After the core team disbanded there was a full security audit which uncovered some very minor issues.

People never really trusted Veracrypt though. Quite interesting how that turned out.



IIRC there were a lot more options by the time of the Truecrypt-Veracrypt shift. Truecrypt was around when drive encryption was otherwise an expensive enterprise software thing, but I think Bitlocker was included with Pro versions of Windows by the time of Veracrypt so that probably became the easiest free option - and probably with better compatibility as well.


this presumes that anyone would trust bitlocker.

https://pulsesecurity.co.nz/articles/TPM-sniffing


Being able to sniff a key as it transits a local bus is a very different kind of compromise of "trust" than believing that something is preemptively backdoored by a threat actor. It is deeply mysterious that Microsoft don't simply use TPM encrypted sessions to prevent this, though.


Isn't this yet another example of if they have your physical machine, it's already game over?


No? Any modern disk encryption system with a strong passphrase (basically, anything but default-BitLocker) is very effective against "they have your physical machine and it's off" for any known, current adversary. And, the basic cryptography in use is common, robust, and proven enough that this is probably true even if your tinfoil hat is balled quite tightly.

Where modern research effort goes is into protecting against "they HAD your physical machine and they gave it back to you" or "they got your machine while it was on/running" - these are much more difficult problems to solve, and are where TEE, TPM, Secure Boot, memory encryption, DMA hardening, etc. come into play.


Disagree. If one has physical access to your machine, they also have physical access to you. Practically everyone is vulnerable to rubber hose cryptanalysis.


Right, because every stolen laptop automatically comes with an abduction of the owner? No, getting "hardware access" to a human is much harder (more expensive in the best case and riskier in terms of drastic punishment) than for a laptop, even more so if you want to go undetected.

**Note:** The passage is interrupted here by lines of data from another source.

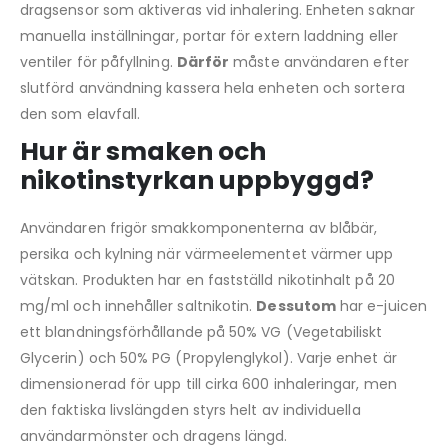
dragsensor som aktiveras vid inhalering. Enheten saknar
manuella inställningar, portar för extern laddning eller
ventiler för påfyllning.
Därför
måste användaren efter
slutförd användning kassera hela enheten och sortera
den som elavfall.
Hur är smaken och
nikotinstyrkan uppbyggd?
Användaren frigör smakkomponenterna av blåbär,
persika och kylning när värmeelementet värmer upp
vätskan. Produkten har en fastställd nikotinhalt på 20
mg/ml och innehåller saltnikotin.
Dessutom
har e-juicen
ett blandningsförhållande på 50% VG (Vegetabiliskt
Glycerin) och 50% PG (Propylenglykol). Varje enhet är
dimensionerad för upp till cirka 600 inhaleringar, men
den faktiska livslängden styrs helt av individuella
användarmönster och dragens längd.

You're talking much more hypothetical than the actual situation that was linked up stream from here. Context is crucial


How's it free if it's not available in the Home edition of Windows?

In fact it's pretty much the only difference between Home and Professional editions of Windows these days, so I'd price it as the difference between the two (about $60).


IIRC the Home editions of Windows now do have drive encryption at least if signed into with a Microsoft account, but they have almost no features for managing that encryption beyond turning it off or getting the recovery key from the MS account.

At the time I was talking about, Bitlocker drive encryption on Windows 7 required either Enterprise or Ultimate, and for a 2-5 person office with no domain and a couple laptops they wanted encrypted outside the office Truecrypt was a perfectly viable option.


> People never really trusted Veracrypt though

Can you expand on this? It was my understanding that Veracrypt is the new de-facto standard.


Bitlocker, LUKS and FileVault are the new standard(s).

Veracrypt is a curiousity, not beloved the way truecrypt was.

I’d love to see hard numbers for this, just my outside impression.

In fact, when trying to find old forums that I was part of during that era, I failed; and found only this: https://discuss.privacyguides.net/t/why-people-still-believe...


This is complete conjecture. Like Truecrypt, Veracrypt is open source, has been audited and has been actively maintained. Could it use another audit? Sure but so could Bitlocker but that isn't happening for even the first time any time soon.


I read this as intended to be some kind of rebuttal but… Where did I say it wasn't conjecture?

I was stating facts about the ecosystem. People didn't trust it at the time.

I never said there was a definite reason for that distrust.


Never heard of any credible reasons to distrust Veracrypt. Don't know who these "people" are either, none of the comments named anything more concrete than what sounds like online rumors.